[Extracted data entries]
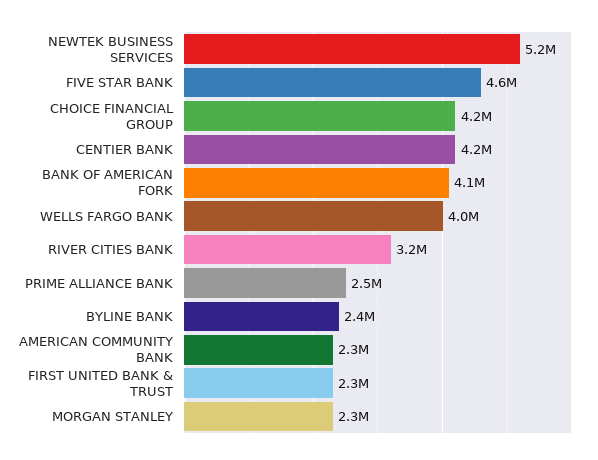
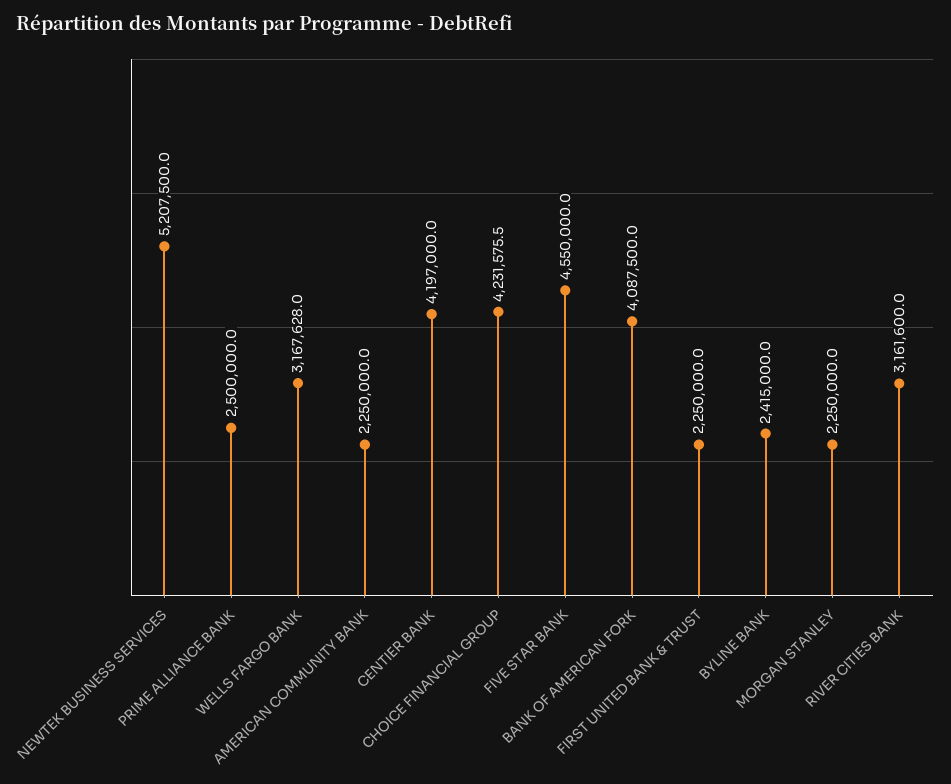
  {
    "NEWTEK BUSINESS SERVICES": 5207500,
    "FIVE STAR BANK": 4550000,
    "CHOICE FINANCIAL GROUP": 4231575.5,
    "CENTIER BANK": 4197000,
    "BANK OF AMERICAN FORK": 4087500,
-   "WELLS FARGO BANK": 4000000,
+   "WELLS FARGO BANK": 3167628,
    "RIVER CITIES BANK": 3161600,
    "PRIME ALLIANCE BANK": 2500000,
    "BYLINE BANK": 2415000,
    "AMERICAN COMMUNITY BANK": 2250000,
    "FIRST UNITED BANK & TRUST": 2250000,
    "MORGAN STANLEY": 2250000
  }

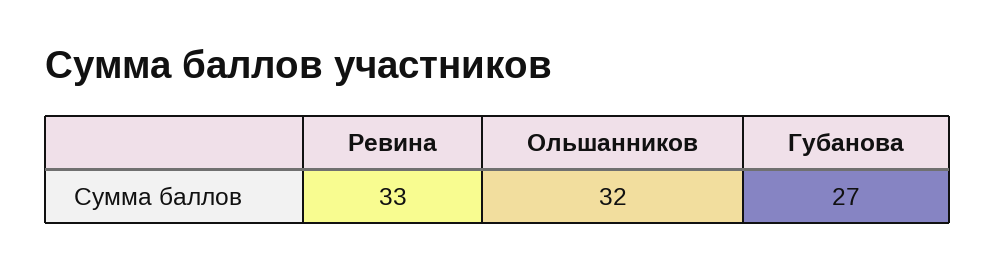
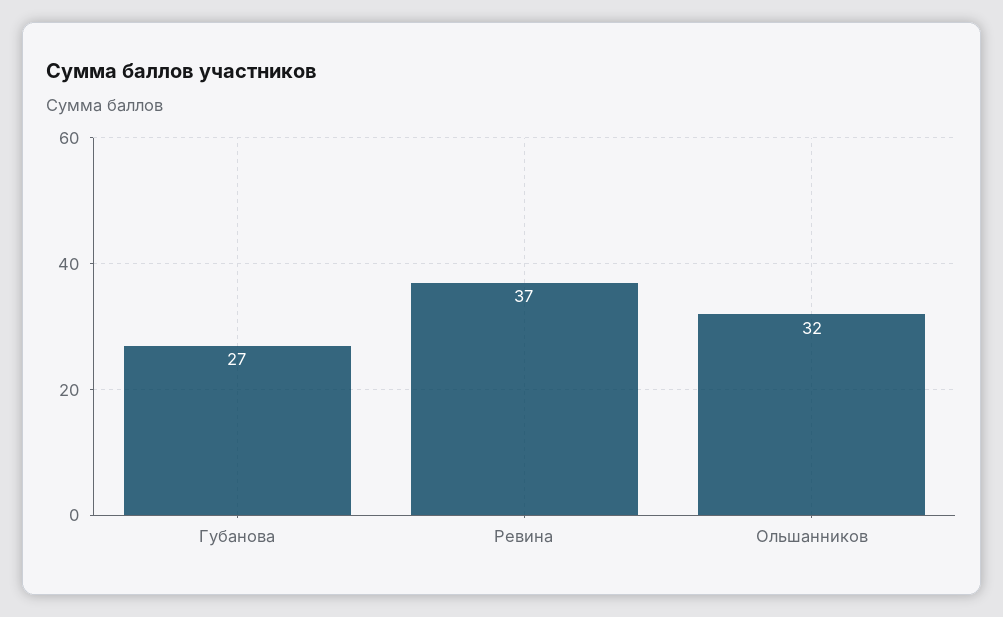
  {
-   "Ревина": 33,
+   "Ревина": 37,
    "Ольшанников": 32,
    "Губанова": 27
  }

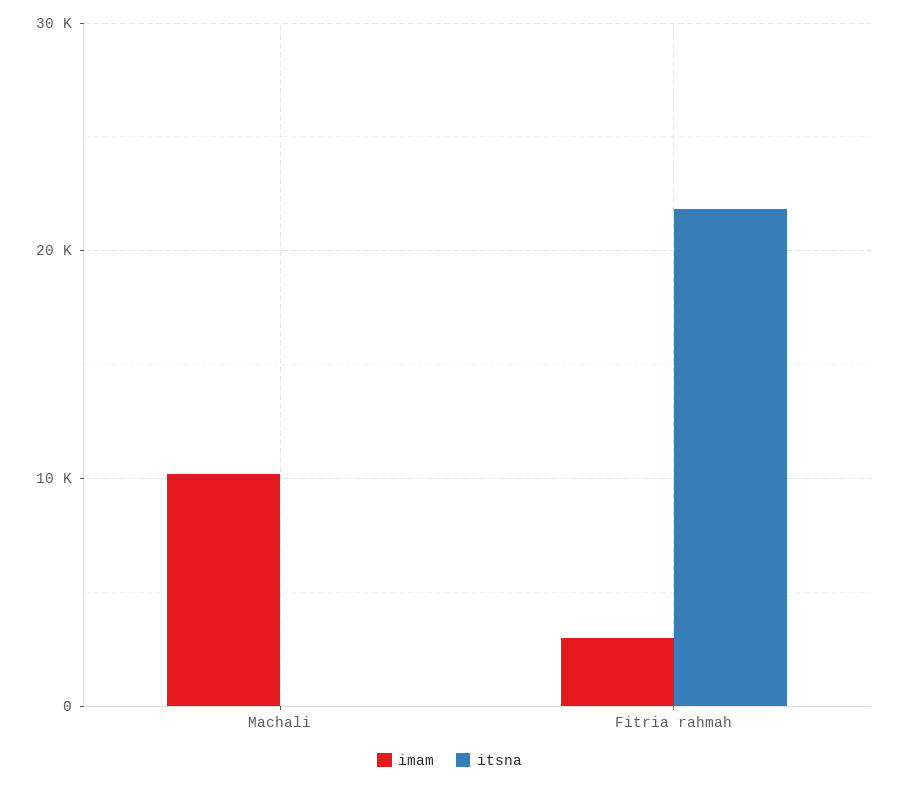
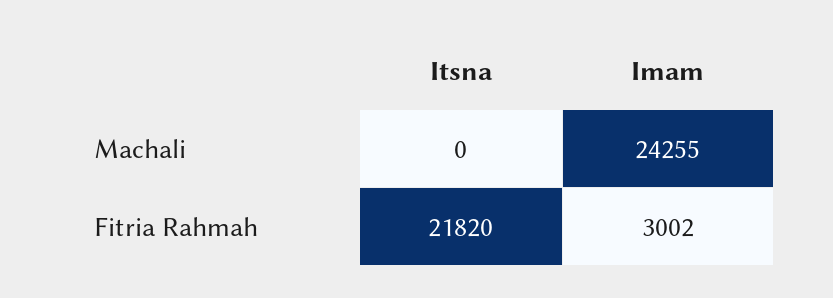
  {
    "imam": {
-     "Machali": 10000,
+     "Machali": 24255,
      "Fitria rahmah": 3002
    },
    "itsna": {
      "Machali": 0,
      "Fitria rahmah": 21820
    }
  }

**WHAT YOU ARE ASKED TO DO**
Within the records, how many lines include "WELLS"? The answer is the number and nothing else.

**YOUR SOLUTION**
2